3. The position measuring mechanism of claim 2, wherein the number of the magnet arrays is two, and the two adjacent magnet arrays are disposed adjacent to each other on the moving portion, and the distance between the two adjacent magnet arrays is at least two magnetic periods.

4. The position measuring mechanism of claim 1, further comprising a plurality of measuring modules respectively including the first sensor, the second sensor and the third sensor, wherein a distance between two adjacent measuring modules is equal to a length of the magnet array.
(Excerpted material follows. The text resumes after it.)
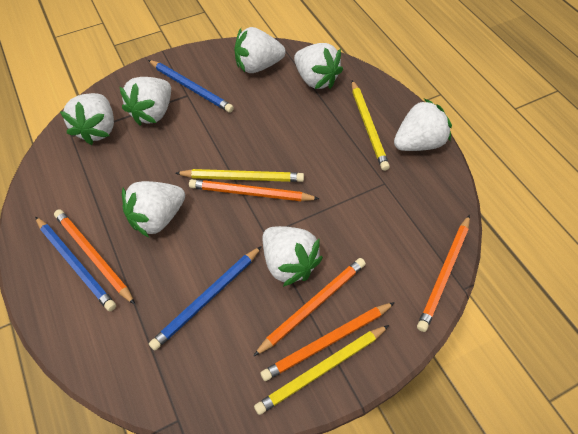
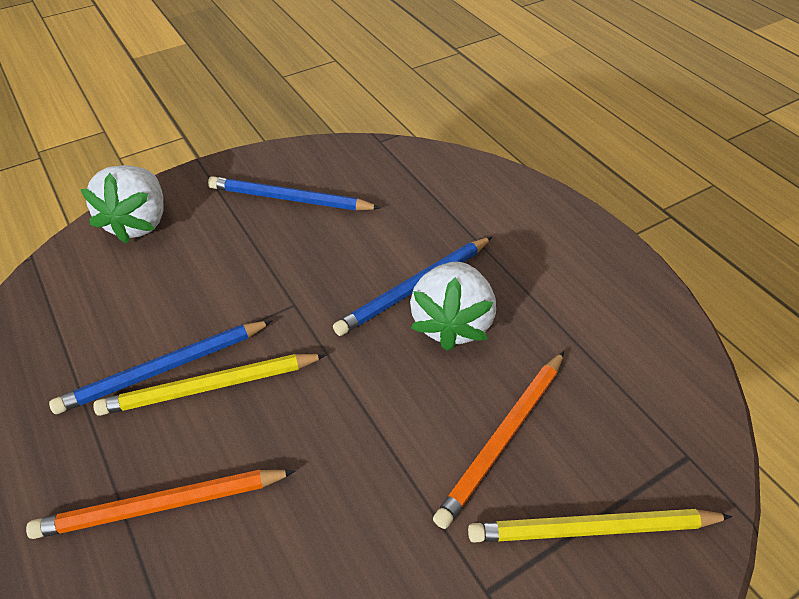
orange pencil: [54,209,135,305] [189,179,319,201] [253,258,366,357] [260,302,395,381] [417,215,470,332] = 5 -> [26,470,296,539] [433,351,564,529] = 2
white strawberry: [60,93,114,145] [120,77,171,125] [122,181,185,237] [235,27,286,73] [262,226,323,287] [294,43,343,89] [394,99,452,151] = 7 -> [81,165,163,244] [410,262,496,351] = 2
yellow pencil: [176,169,304,182] [254,325,389,415] [352,80,390,171] = 3 -> [93,354,326,416] [468,509,732,543] = 2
5. The position measuring mechanism of claim 1, wherein the first and second sensing portions comprise eight magneto-sensitive elements, and the magneto-sensitive elements are arranged in sequence from left to right at a distance of one quarter of the magnetic period of the magnet array, respectively, and the first magneto-sensitive element is connected in parallel with the fifth magneto-sensitive element, the second magneto-sensitive element is connected in parallel with the sixth magneto-sensitive element, the third magneto-sensitive element is connected in parallel with the seventh magneto-sensitive element, and the fourth magneto-sensitive element is connected in parallel with the eighth magneto-sensitive element.

6. The position measuring mechanism of claim 2, wherein the driver is current controlled to a stator mounted on the base and connected to a motion controller using a field bus.

7. The position measuring mechanism of claim 6, wherein the first sensing portion is located on a left side of the stator and the second sensing portion is located on a right side of the stator;

the spacing distance between the first sensing part and the second sensing part is an integer multiple of the magnetic period of the magnet array;

the length of the magnet array is greater than the spacing distance between the first sensing part and the second sensing part, and the magnet array is at least four magnetic periods of the magnet array;

the third sensing part provides a combination point as a reference to combine the signals of the first sensing part and the second sensing part.

8. A position measuring method of a linear motion system, which combines the signals respectively sensed by the first sensing portion and the second sensing portion of any one of claims 1 to 7 in a measuring range by a combination point.

9. The method of claim 8, wherein the measurement range is defined by the joint point as a first measurement section of the first sensor and a second measurement section of the second sensor, the first measurement section and the second measurement section are respectively disposed along the motion direction of the motion portion and are adjacent to each other.

10. The method of claim 9, wherein:

when the moving part moves and displaces from left to right, the starting point of the measuring range is defined as: the amplitude of the signal sensed by the first sensing portion is greater than the low threshold, and the sub-period position of the signal sensed by the first sensing portion is equal to 180 °; the end of the measurement range is defined as: the amplitude of the signal sensed by the second sensing portion is smaller than the low threshold, and the sub-period position of the signal sensed by the second sensing portion is equal to 180 °.